• **DIRECTIVE 1**
In the passage on trigonometric tables, reproduce word for word the stretch from "The proportion of" up to and including "tangents, &c. See Scale.".
• **DIRECTIVE 2**
According to the passage on trigonometric tables, what do the logarithms of the natural sines, tangents, and so on constitute?
• **DIRECTIVE 3**
Carry the passage on trigonometric tables forward from its final sentence.

• **SOURCE EXCERPT**
The proportion of the sines, tangents, &c, to their radius, is sometimes expressed in common or natural numbers, which constitute what we call the tables of natural sines, tangents, and secants. Sometimes it is expressed in logarithms, being the logarithms of the said natural sines, tangents, &c; and these constitute the table of artificial sines, &c. Lastly, sometimes the proportion is not expressed in numbers; but the several sines, tangents, &c, are actually laid down upon lines of scales; whence the line of sines, of tangents, &c. See Scale.
In Trigonometry, as angles are measured by arcs of a circle described about the angular point, so the whole circumference of the circle is divided into a great number of parts, as 360 degrees, and each degree into 60 minutes, and each minute into 60 seconds, &c; and then any angle is said to consist of so many degrees, minutes and seconds, as are contained in the arc that measures the angle, or that is intercepted between the legs or sides of the angle.
Now the sine, tangent, and secant, &c, of every degree and minute, &c, of a quadrant, are calculated to the radius 1, and ranged in tables for use; as also the logarithms of the same; forming the triangular canon. And these numbers, so arranged in tables, form every species of right-angled triangles, so that no such triangle can be proposed, but one similar to it may be there found, by comparison with which, the proposed one may be computed by analogy or proportion.
As to the scales of chords, sines, tangents, &c, usually placed on instruments, the method of constructing them is exhibited in the scheme annexed to the article Scale; which, having the names added to each, needs no farther explanation.

• **GIVEN MATERIAL**
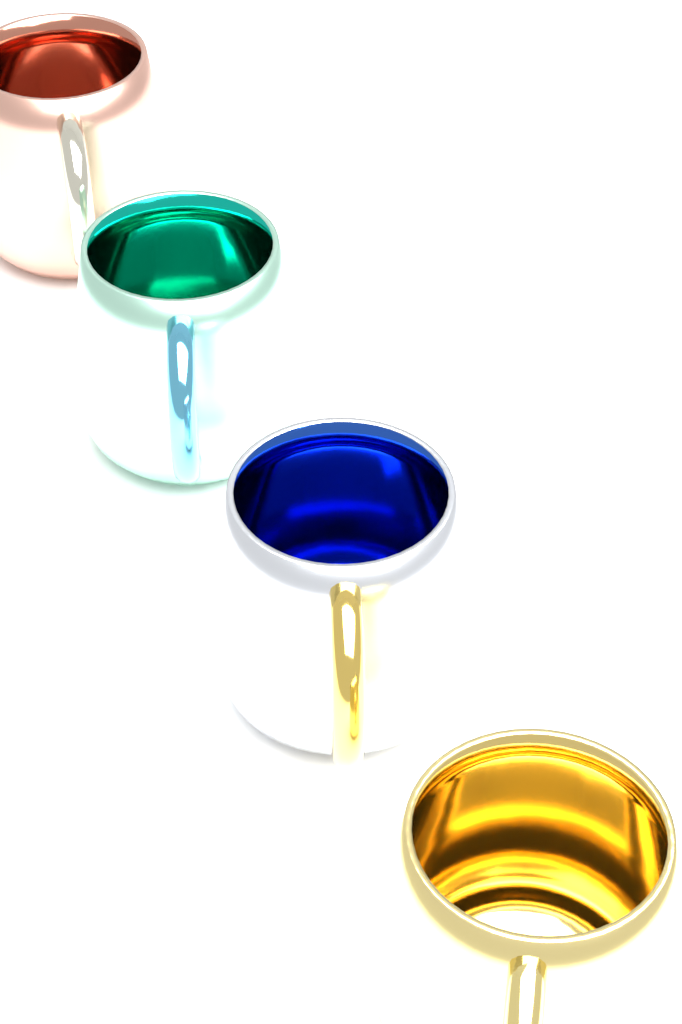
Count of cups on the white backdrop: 4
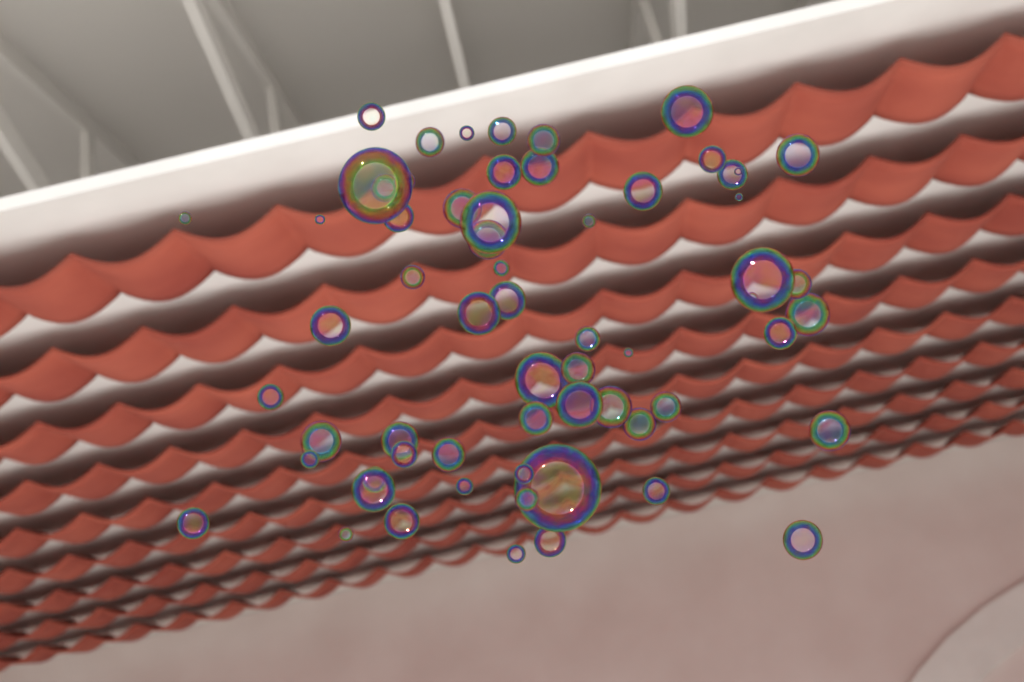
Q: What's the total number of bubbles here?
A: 63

• **REPLY 1**
The proportion of the sines, tangents, &c, to their radius, is sometimes expressed in common or natural numbers, which constitute what we call the tables of natural sines, tangents, and secants. Sometimes it is expressed in logarithms, being the logarithms of the said natural sines, tangents, &c; and these constitute the table of artificial sines, &c. Lastly, sometimes the proportion is not expressed in numbers; but the several sines, tangents, &c, are actually laid down upon lines of scales; whence the line of sines, of tangents, &c. See Scale.

• **REPLY 2**
They constitute the table of artificial sines.

• **REPLY 3**
There are usually three methods of resolving triangles, or the cases of Trigonometry; viz, geometrical construction, arithmetical computation, and instrumental operation. In the 1st method, the triangle in question is constructed by drawing and laying down the several parts of their magnitudes given, viz, the sides from a scale of equal parts, and the angles from a scale of chords, or other instrument; then the unknown parts are measured by the same scales, and so they become known.
In the 2d method, having stated the terms of the proportion according to rule, which terms consist partly of the numbers of the given sides, and partly of the sines, &c, of angles taken from the tables, the proportion is then resolved like all other proportions, in which a 4th term is to be found from three given terms, by multiplying the 2d and 3d together, and dividing the product by the first. Or, in working with the logarithms, adding the log. of the 2d and 3d terms together, and from the sum subtracting the log. of the 1st term, then the number answering to the remainder is the 4th term sought.
To work a case instrumentally, as suppose by the log. lines on one side of the two-foot scales: Extend the compasses from the 1st term to the 2d, or 3d, which happens to be of the same kind with it; then that extent will reach from the other term to the 4th. In this operation, for the sides of triangles, is used the line of numbers (marked Num.); and for the angles, the line of sines or tangents (marked sin. and tan.) according as the proportion respects fines or tangents.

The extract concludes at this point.